— WHAT YOU SHOULD DO —
Practice item. Set the material below down again exactly, with no pictures.
*** Begin section ***
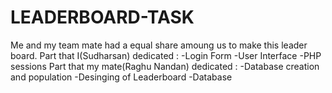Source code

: # LEADERBOARD-TASK
Me and my team mate had a equal share amoung us to make this leader board.
Part that I(Sudharsan) dedicated : 
-Login Form 
-User Interface 
-PHP sessions
Part that my mate(Raghu Nandan) dedicated :
-Database creation and population 
-Desinging of Leaderboard 
-Database 
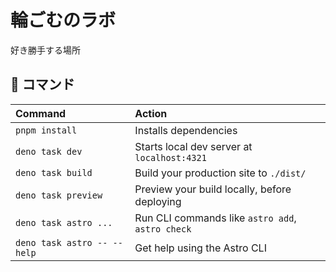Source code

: # 輪ごむのラボ

好き勝手する場所

## 🧞 コマンド

| Command                     | Action                                           |
| :-------------------------- | :----------------------------------------------- |
| `pnpm install`              | Installs dependencies                            |
| `deno task dev`             | Starts local dev server at `localhost:4321`      |
| `deno task build`           | Build your production site to `./dist/`          |
| `deno task preview`         | Preview your build locally, before deploying     |
| `deno task astro ...`       | Run CLI commands like `astro add`, `astro check` |
| `deno task astro -- --help` | Get help using the Astro CLI                     |
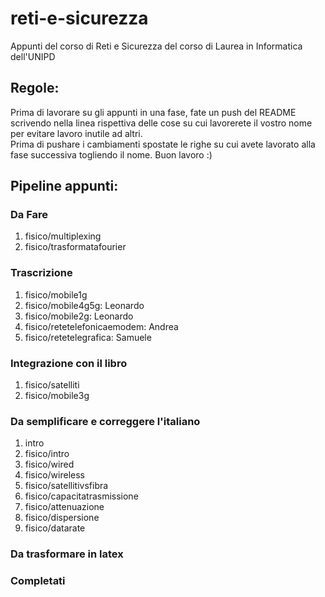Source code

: # reti-e-sicurezza
Appunti del corso di Reti e Sicurezza del corso di Laurea in Informatica dell'UNIPD

## Regole:
Prima di lavorare su gli appunti in una fase, fate un push del README scrivendo nella linea rispettiva delle cose su cui lavorerete il vostro nome per evitare lavoro inutile ad altri.<br>
Prima di pushare i cambiamenti spostate le righe su cui avete lavorato alla fase successiva togliendo il nome. Buon lavoro :)
## Pipeline appunti:
### Da Fare
<ol>
    <li>fisico/multiplexing</li>
    <li>fisico/trasformatafourier</li>
</ol>

### Trascrizione
<ol>
    <li>fisico/mobile1g</l1>
    <li>fisico/mobile4g5g: Leonardo</li>
    <li>fisico/mobile2g: Leonardo</li>
    <li>fisico/retetelefonicaemodem: Andrea</li>
    <li>fisico/retetelegrafica: Samuele</li>
    
</ol>

### Integrazione con il libro
<ol>
	<li>fisico/satelliti</li>
	<li>fisico/mobile3g</li>
</ol>

### Da semplificare e correggere l'italiano
<ol>
	<li>intro</li>
	<li>fisico/intro</li>
	<li>fisico/wired</li>
	<li>fisico/wireless</li>
	<li>fisico/satellitivsfibra</li>
   	<li>fisico/capacitatrasmissione</li>
   	<li>fisico/attenuazione</li>
   	<li>fisico/dispersione</li>
	<li>fisico/datarate</li>
</ol>

### Da trasformare in latex
<ol>
</ol>

### Completati
<ol>
</ol>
*** End section ***
— WRITTEN SOLUTION —
Source code

: # LEADERBOARD-TASK
Me and my team mate had a equal share amoung us to make this leader board.
Part that I(Sudharsan) dedicated : 
-Login Form 
-User Interface 
-PHP sessions
Part that my mate(Raghu Nandan) dedicated :
-Database creation and population 
-Desinging of Leaderboard 
-Database 
Source code

: # 輪ごむのラボ

好き勝手する場所

## 🧞 コマンド

| Command                     | Action                                           |
| :-------------------------- | :----------------------------------------------- |
| `pnpm install`              | Installs dependencies                            |
| `deno task dev`             | Starts local dev server at `localhost:4321`      |
| `deno task build`           | Build your production site to `./dist/`          |
| `deno task preview`         | Preview your build locally, before deploying     |
| `deno task astro ...`       | Run CLI commands like `astro add`, `astro check` |
| `deno task astro -- --help` | Get help using the Astro CLI                     |
Source code

: # reti-e-sicurezza
Appunti del corso di Reti e Sicurezza del corso di Laurea in Informatica dell'UNIPD

## Regole:
Prima di lavorare su gli appunti in una fase, fate un push del README scrivendo nella linea rispettiva delle cose su cui lavorerete il vostro nome per evitare lavoro inutile ad altri.<br>
Prima di pushare i cambiamenti spostate le righe su cui avete lavorato alla fase successiva togliendo il nome. Buon lavoro :)
## Pipeline appunti:
### Da Fare
<ol>
    <li>fisico/multiplexing</li>
    <li>fisico/trasformatafourier</li>
</ol>

### Trascrizione
<ol>
    <li>fisico/mobile1g</l1>
    <li>fisico/mobile4g5g: Leonardo</li>
    <li>fisico/mobile2g: Leonardo</li>
    <li>fisico/retetelefonicaemodem: Andrea</li>
    <li>fisico/retetelegrafica: Samuele</li>
    
</ol>

### Integrazione con il libro
<ol>
	<li>fisico/satelliti</li>
	<li>fisico/mobile3g</li>
</ol>

### Da semplificare e correggere l'italiano
<ol>
	<li>intro</li>
	<li>fisico/intro</li>
	<li>fisico/wired</li>
	<li>fisico/wireless</li>
	<li>fisico/satellitivsfibra</li>
   	<li>fisico/capacitatrasmissione</li>
   	<li>fisico/attenuazione</li>
   	<li>fisico/dispersione</li>
	<li>fisico/datarate</li>
</ol>

### Da trasformare in latex
<ol>
</ol>

### Completati
<ol>
</ol>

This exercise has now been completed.